Why Pain Can’t Tell You Where You Need Treatment: A TMJ Case Study

TMJ and neck

Jaw pain/TMJD is a very frequent problem we see in the office. It’s so frequent that I spend one day each week inside of a dental office in West Palm Beach doing consultations with a great local area dentist that specializes in pain syndromes of the jaw.

Most of the patients that see us with jaw pain have already seen a variety of jaw specialists. They’ve had MRI’s done, mouth pieces made, and various therapies done on the area of pain.

The problem of course is that pain, especially chronic pain, does a poor job of telling us what is wrong with you. Chronic pain is complex. Chronic pain is misleading. Chronic pain is also a poor locator for pathology.

Identifying the Pain Source

One of the common questions asked during a case history is to highlight or point to the area where you feel pain. It can be useful sometimes when pain patterns are reflecting specific nerve roots, and it also gives a general vicinity for a doctor to examine more closely. For most cases of chronic pain, examining the area of injury often leads to dead ends. There’s no damaged tissue to treat or remove that’s likely to explain why someone hurts.

Patients with TMJ pain frequently seek the treatment of these specialized dentists, and most of them do really well when in the right hands. However, sometimes jaw pain isn’t truly a problem in the jaw. Sometimes it’s a pain problem somewhere else in the body.

I recently took care of a patients who were was referred by another chiropractor. The patient had been to 6 different jaw and mouth specialists but could not get any form of relief from treating the jaw.

When we examined the patient, we didn’t pay much attention to the jaw itself. The patient already had imaging and tests done to their mouth already, so I wanted to spend my time elsewhere.

We found that the patient had poor motion in their shoulder and neck area on the right side. They were also showing a large amount of forward head posture characteristic of anterior head syndrome. Surprisingly, the patient’s jaw seemed to move pretty well. There wasn’t the clunky abnormal opening and closing of the jaw that you would usually see in a TMJ where the jaw displays a large side to side movement. From my view, the patient’s jaw movement looked really great, but the patient’s neck was moving poorly.
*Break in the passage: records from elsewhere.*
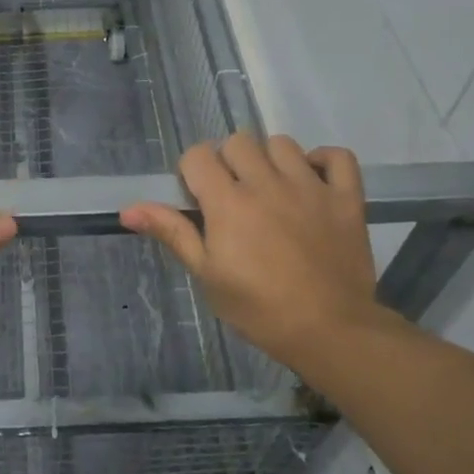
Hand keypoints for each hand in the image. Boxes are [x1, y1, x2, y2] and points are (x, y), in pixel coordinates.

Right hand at [121, 134, 400, 370]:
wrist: (330, 331)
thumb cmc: (259, 309)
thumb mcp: (207, 275)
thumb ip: (172, 233)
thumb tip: (127, 209)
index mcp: (228, 202)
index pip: (198, 155)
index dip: (192, 171)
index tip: (199, 198)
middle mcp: (267, 183)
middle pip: (238, 142)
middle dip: (228, 161)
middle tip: (233, 194)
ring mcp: (310, 187)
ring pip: (282, 143)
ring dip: (270, 159)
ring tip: (271, 188)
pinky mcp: (345, 198)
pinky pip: (337, 157)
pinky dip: (323, 161)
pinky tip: (313, 179)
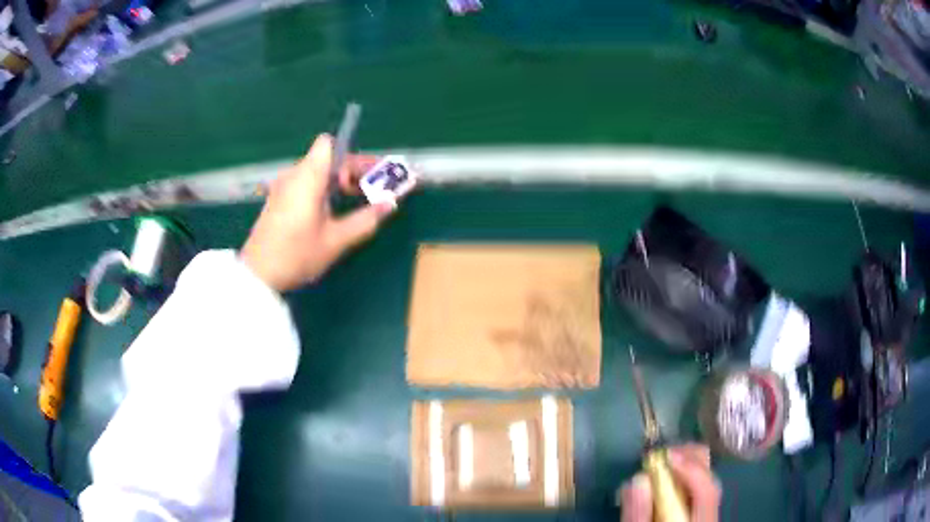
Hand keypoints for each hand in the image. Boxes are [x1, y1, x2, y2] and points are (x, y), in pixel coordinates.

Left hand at [241, 134, 393, 291]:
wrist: (257, 275)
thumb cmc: (296, 255)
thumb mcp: (336, 240)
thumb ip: (365, 219)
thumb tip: (390, 203)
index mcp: (308, 177)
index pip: (329, 144)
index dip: (350, 155)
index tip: (365, 176)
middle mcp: (294, 175)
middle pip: (326, 158)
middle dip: (352, 170)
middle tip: (373, 190)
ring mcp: (284, 187)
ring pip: (316, 171)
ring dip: (338, 181)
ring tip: (356, 201)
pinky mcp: (278, 199)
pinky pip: (305, 183)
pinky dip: (323, 189)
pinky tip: (331, 211)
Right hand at [619, 444, 720, 521]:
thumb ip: (638, 515)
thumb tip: (638, 479)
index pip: (707, 492)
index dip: (690, 469)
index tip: (666, 455)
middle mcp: (710, 518)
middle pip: (711, 483)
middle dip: (690, 462)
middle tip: (664, 453)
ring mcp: (707, 518)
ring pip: (706, 486)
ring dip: (687, 469)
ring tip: (663, 462)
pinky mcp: (699, 518)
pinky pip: (697, 494)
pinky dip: (684, 481)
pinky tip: (667, 481)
Correct the Neck and Pain Self-Resolves

We did our normal protocols with this patient. We did a gentle NUCCA correction to the patient’s neck. We post-x-rayed the neck to verify a neck improvement, and then we waited. You can see the x-ray results below.
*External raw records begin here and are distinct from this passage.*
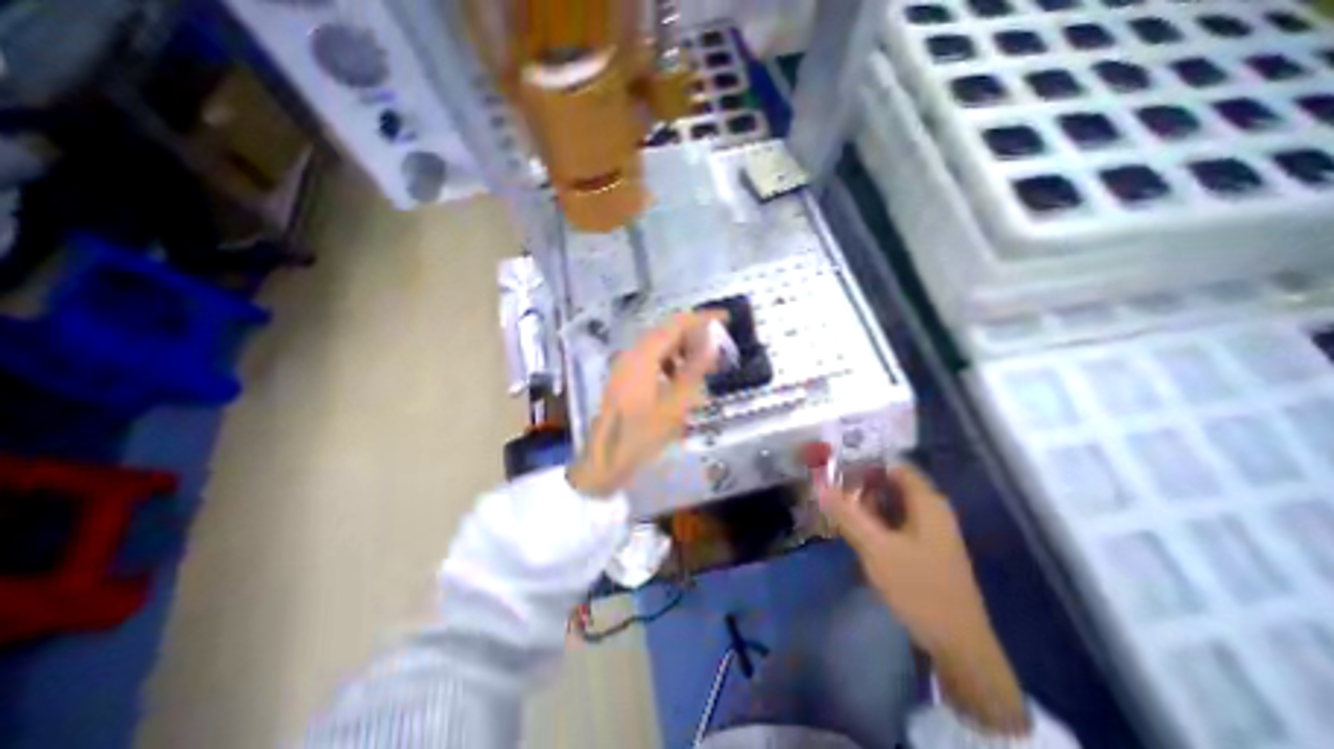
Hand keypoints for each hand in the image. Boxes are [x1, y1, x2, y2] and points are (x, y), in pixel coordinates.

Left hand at [567, 311, 724, 498]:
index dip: (702, 318)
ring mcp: (624, 366)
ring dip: (682, 349)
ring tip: (704, 364)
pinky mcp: (624, 378)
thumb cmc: (641, 436)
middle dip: (694, 335)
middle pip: (666, 332)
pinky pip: (650, 360)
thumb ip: (694, 370)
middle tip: (719, 347)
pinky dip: (670, 362)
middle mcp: (630, 354)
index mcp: (642, 356)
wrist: (605, 462)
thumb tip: (713, 343)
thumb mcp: (674, 405)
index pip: (675, 324)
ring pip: (658, 346)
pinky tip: (680, 379)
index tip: (726, 319)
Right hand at [813, 461, 988, 655]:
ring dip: (864, 505)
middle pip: (890, 484)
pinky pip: (894, 523)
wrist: (958, 646)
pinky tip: (854, 531)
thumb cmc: (918, 588)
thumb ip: (847, 514)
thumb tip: (820, 485)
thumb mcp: (876, 548)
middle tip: (830, 492)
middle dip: (859, 486)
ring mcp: (929, 530)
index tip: (834, 469)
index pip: (892, 466)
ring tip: (836, 510)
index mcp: (927, 502)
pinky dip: (874, 522)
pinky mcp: (924, 548)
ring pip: (890, 505)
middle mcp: (931, 510)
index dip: (863, 463)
Pre and Post X-ray shows a small shift, but an almost perfect correction.

Pre and Post X-ray shows a small shift, but an almost perfect correction.
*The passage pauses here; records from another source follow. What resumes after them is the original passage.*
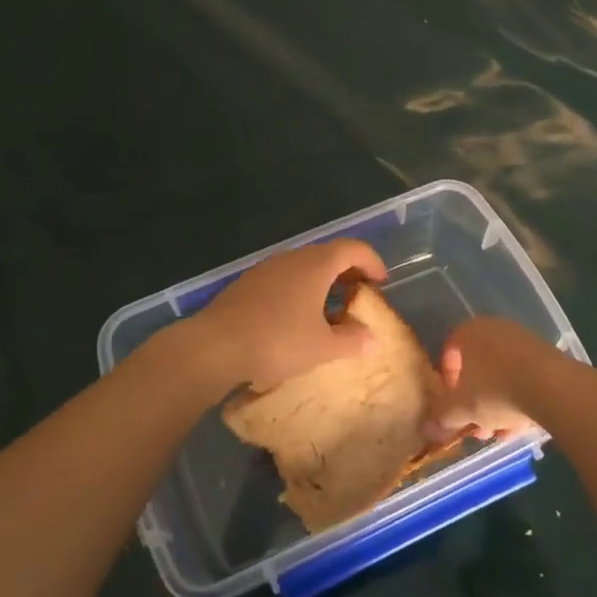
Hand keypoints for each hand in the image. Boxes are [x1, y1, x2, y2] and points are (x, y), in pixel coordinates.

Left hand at [182, 238, 387, 393]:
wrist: (215, 346)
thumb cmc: (277, 341)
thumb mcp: (322, 348)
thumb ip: (352, 340)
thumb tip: (371, 337)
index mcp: (316, 265)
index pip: (353, 248)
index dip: (372, 262)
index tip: (381, 283)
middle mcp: (292, 258)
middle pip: (328, 255)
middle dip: (348, 273)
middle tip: (359, 297)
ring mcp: (266, 268)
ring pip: (304, 267)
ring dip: (322, 283)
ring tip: (330, 312)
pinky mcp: (247, 283)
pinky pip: (284, 279)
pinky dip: (300, 291)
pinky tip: (297, 319)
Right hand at [425, 315, 552, 444]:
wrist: (554, 388)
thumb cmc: (496, 391)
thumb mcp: (461, 408)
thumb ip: (441, 416)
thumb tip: (427, 427)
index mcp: (469, 332)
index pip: (449, 352)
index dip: (447, 382)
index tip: (451, 405)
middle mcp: (495, 329)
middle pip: (477, 367)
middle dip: (473, 400)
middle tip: (475, 426)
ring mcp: (524, 341)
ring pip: (501, 375)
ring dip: (496, 405)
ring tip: (499, 433)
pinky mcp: (547, 357)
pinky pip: (524, 378)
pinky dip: (518, 399)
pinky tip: (519, 426)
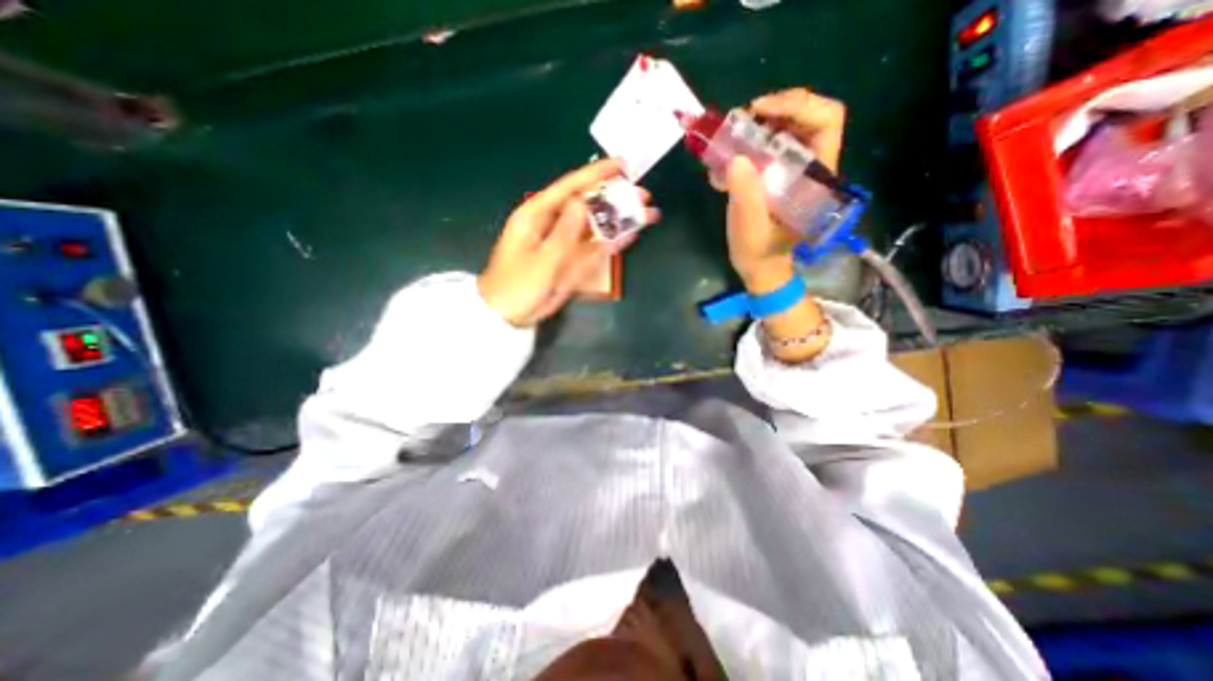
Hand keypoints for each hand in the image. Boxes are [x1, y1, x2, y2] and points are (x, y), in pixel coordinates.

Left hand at [478, 158, 659, 330]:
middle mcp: (552, 224)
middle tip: (642, 195)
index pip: (570, 187)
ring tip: (646, 213)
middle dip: (615, 199)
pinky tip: (630, 235)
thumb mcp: (540, 261)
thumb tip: (583, 203)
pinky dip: (611, 242)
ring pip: (594, 226)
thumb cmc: (517, 286)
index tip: (621, 165)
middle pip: (587, 205)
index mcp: (537, 215)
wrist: (509, 314)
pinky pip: (594, 248)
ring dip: (619, 221)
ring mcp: (564, 243)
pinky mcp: (571, 260)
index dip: (596, 174)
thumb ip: (564, 233)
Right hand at [724, 88, 844, 289]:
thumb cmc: (760, 253)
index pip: (827, 121)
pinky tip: (727, 157)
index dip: (798, 105)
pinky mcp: (775, 176)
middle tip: (744, 118)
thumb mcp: (751, 229)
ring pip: (785, 128)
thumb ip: (746, 196)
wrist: (760, 267)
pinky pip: (767, 146)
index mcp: (815, 177)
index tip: (761, 111)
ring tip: (732, 135)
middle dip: (776, 108)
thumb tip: (735, 158)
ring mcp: (792, 170)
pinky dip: (747, 143)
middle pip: (807, 116)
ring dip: (758, 124)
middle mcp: (809, 166)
3 days after her first appointment, we had our first follow-up appointment scheduled. The patient had gone 3 consecutive days without any jaw pain at all for the first time in 2 years!

Pretty good, but would it last?

3 months later, we re-examined the patient. The patient was now going 1 month between appointments because it would be important to see if the patient could go that long a distance between appointments without pain. The jaw was still moving normally, but now their head and neck could move in all ranges of motion smoothly. The patient also stopped showing a persistent right tilt of their head.

Most importantly, the patient could now talk with no restrictions, and had no more food limitations on what she could eat. For all intents and purposes, she became a normal teenager again.

Final Thoughts

Now if we had kept on trying to treat the jaw and identify pathology in the jaw, would she still have gotten better?

It’s hard to say, but after 2 years of doing every jaw therapy under the sun, it just seemed to make sense to look at other pieces of anatomy.

The complexity of chronic pain often means that we can’t look at things linearly. We have to know that someone has pain in one region, but we also have to think about all the different anatomy that shares a connection with the part of the body that hurts. This doesn’t mean that every person with chronic jaw pain will get better from a neck adjustment, because that’s not true either.

It means that we have to take care of people and see them for what they are globally instead of treating them as an object with a specific piece of meat that hurts today.